Tuesday, May 10, 2005

Crash

CRASH (Paul Haggis, 2004)

Like MAGNOLIA and SHORT CUTS, CRASH looks at the intersecting lives of several southern Californians. The ensemble cast includes Brendan Fraser and Sandra Bullock as a couple who get carjacked, Terence Howard and Thandie Newton as a TV director and his wife who face police harassment during a traffic stop, and Don Cheadle, Matt Dillon, and Ryan Phillippe as members of the LAPD.

While strides have been made in this country’s race relations, CRASH brings to the forefront the prejudices and stereotypes that often remain unspoken. MILLION DOLLAR BABY scribe Paul Haggis co-writes and directs. His implication isn’t that everyone is a racist but that it takes an ongoing, conscious effort to banish the biases and rushes to judgment ingrained in the culture. In CRASH Haggis subverts the audience’s expectations by placing characters in the middle of a spectrum spanning from nondiscriminatory to racist. Fraser’s character, an ambitious Los Angeles district attorney, hires African-Americans for his staff, but his intent proves to be selfish and politically motivated. Rapper Ludacris plays an articulate character who decries the fact that his skin color and fashion sense lead the white community to assume he’s a criminal, suspicions that also happen to be correct.

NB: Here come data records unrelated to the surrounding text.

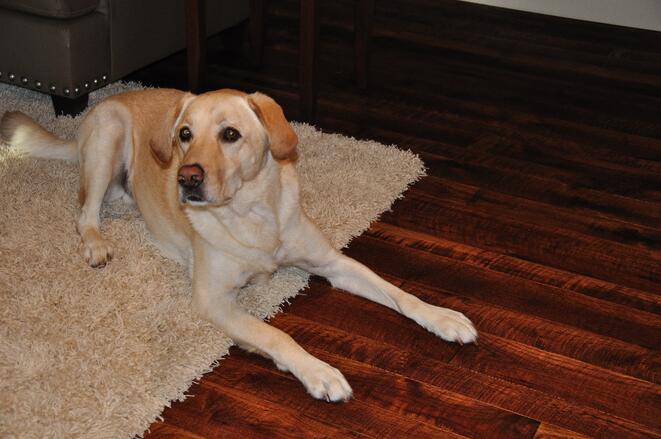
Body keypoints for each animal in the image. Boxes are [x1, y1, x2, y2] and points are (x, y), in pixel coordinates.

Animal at [0, 88, 474, 402]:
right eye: (185, 133)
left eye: (230, 134)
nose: (186, 178)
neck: (254, 215)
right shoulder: (213, 301)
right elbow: (275, 334)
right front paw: (317, 371)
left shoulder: (332, 263)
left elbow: (398, 293)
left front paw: (442, 317)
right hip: (107, 136)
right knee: (84, 212)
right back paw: (96, 243)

CRASH isn’t about finding solutions. That’s too large of burden to place on one film; however, Haggis offers redemption for those wrestling with race issues. CRASH is most powerful in the scenes involving Newton and Dillon, whose characters find their perceptions challenged although not necessarily altered. The film’s cast is uniformly excellent. Newton wrings the emotion from her few moments on screen. Bullock proves she’s able to do more than act cute and klutzy. If she wants to extend her career, she’d be wise to do more films like CRASH and phase out those like MISS CONGENIALITY 2. CRASH is one of the year’s best films to date.